Mas, gente… Ando numa vibe tão “Betty-Lou”. Sabem aquela do Roupa Nova (vejam bem como estou démodé): Betty só depois do casamento, Lou me ama até no elevador?! Não. Não tem nada a ver com mudança de opção sexual. Imaginem ai um Fulano como Betty e um Beltrano como Lou, por falta de uma canção masculina que retrate tão bem este momento.

Era uma vez (Rá, inverti a narrativa), um sujeito gente boa, família, apaixonado, companheiro, guerreiro sempre disponível a enfrentar qualquer batalha com você e por você. Em quem você não só se apoia e conforta, como pede a todos os anjos, santos e o próprio Deus para se apaixonar perdidamente, mas não consegue.

Do outro lado do ringue, o cara que te faz rir. Sei lá de quê. Até de desastre de trem. Mal você balbucia uma resposta e lá vem ele traduzindo em três idiomas exatamente aquilo que se espera, que se sente, que se pensa. Ah, esse dom de transformar em pequena qualquer grande tsunami! Mas como herança tantas complicações… Que é melhor afastar pensamento e nem se jogar neste sofá!

Me poupe dos comentários: Mulher só gosta de homem canalha e Mulher gosta de apanhar. Esse não é, nem jamais foi meu caso. Simplesmente é uma questão de química e momentos diferentes da caminhada. Fulano é muito mais disponível no sentido ter menos compromissos na vida e, é justamente esta inexperiência que tira dele o efeito “surpresa”. Ah, como eu gosto de KinderOvo!

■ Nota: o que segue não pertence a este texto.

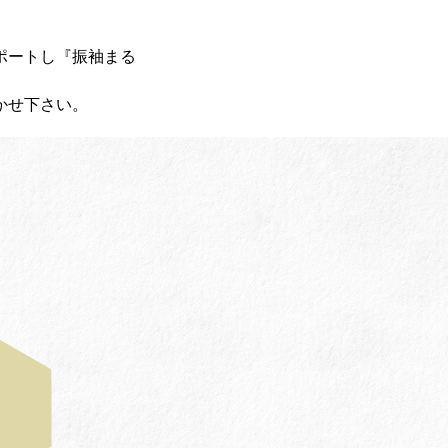
ポートし『振袖まる
かせ下さい。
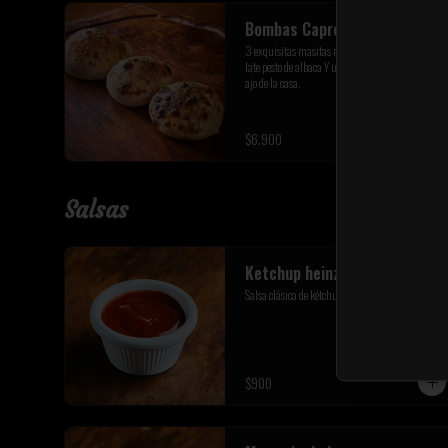
Bombas Capresse
3 exquisitas masitas rellenas con queso fior di 
late pesto de albaca Y un toque de mantequilla de 
ajo de la casa.
$6.900
Salsas
Ketchup heinz
Salsa clásica de kétchup americano
$900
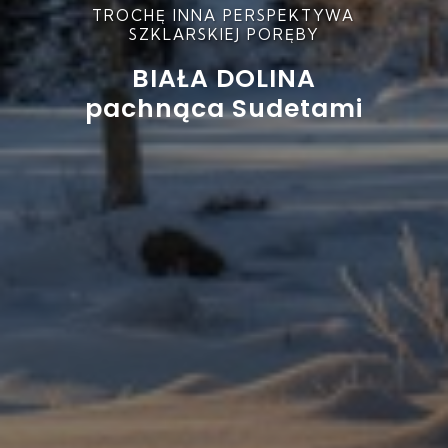
TROCHĘ INNA PERSPEKTYWA
SZKLARSKIEJ PORĘBY
BIAŁA DOLINA
pachnąca Sudetami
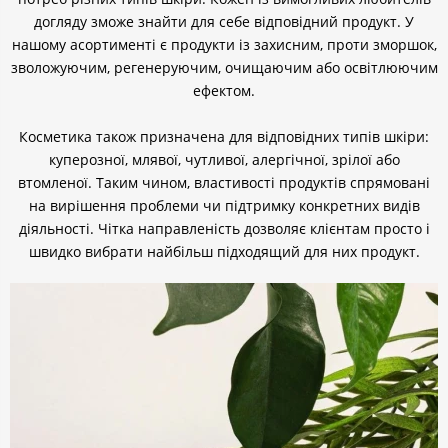
догляду зможе знайти для себе відповідний продукт. У
нашому асортименті є продукти із захисним, проти зморшок,
зволожуючим, регенеруючим, очищаючим або освітлюючим
ефектом.
Косметика також призначена для відповідних типів шкіри:
куперозної, млявої, чутливої, алергічної, зрілої або
втомленої. Таким чином, властивості продуктів спрямовані
на вирішення проблеми чи підтримку конкретних видів
діяльності. Чітка направленість дозволяє клієнтам просто і
швидко вибрати найбільш підходящий для них продукт.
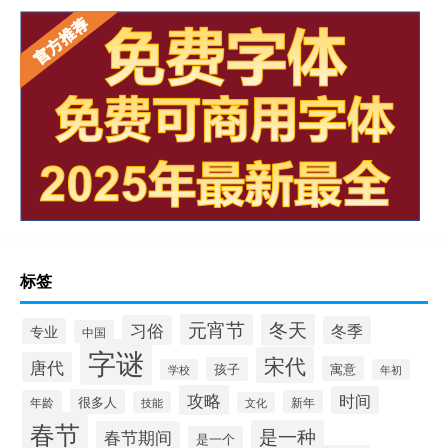
标签
冬天
元宵节
习俗
冬季
专业
中国
字谜
宋代
唐代
寓意
孩子
学校
年初
攻略
时间
很多人
年龄
新年
技能
文化
春节
是一种
春节期间
是一个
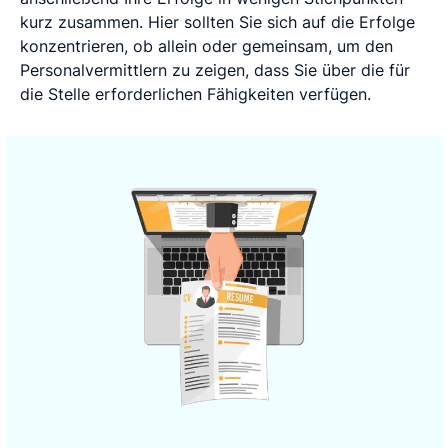
kurz zusammen. Hier sollten Sie sich auf die Erfolge
konzentrieren, ob allein oder gemeinsam, um den
Personalvermittlern zu zeigen, dass Sie über die für
die Stelle erforderlichen Fähigkeiten verfügen.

Olha como são as coisas, né?! A incrível sociedade monogâmica ocidental diz que você não pode ter o melhor dos dois mundos. E como já se tem compromisso com Betty, melhor rir da Lou, mas sem olhar em seus olhos. Vai que te entrega?! Vai que teu olhar diz “Vem que estou te esperando?!”

Na real, nem estou esperando. Sei onde está “a fria” dos dois lados e nestes lados, me mantenho quentinha ao lado de Betty. Ou então, chama ai o rei Salomão e gritem: Vamos dividir esta insana ao meio. Quem abrir mão será o dono do coração da donzela…

Donzela?

Oh, produção, não tem jeito melhor de determinar isso aqui, não?!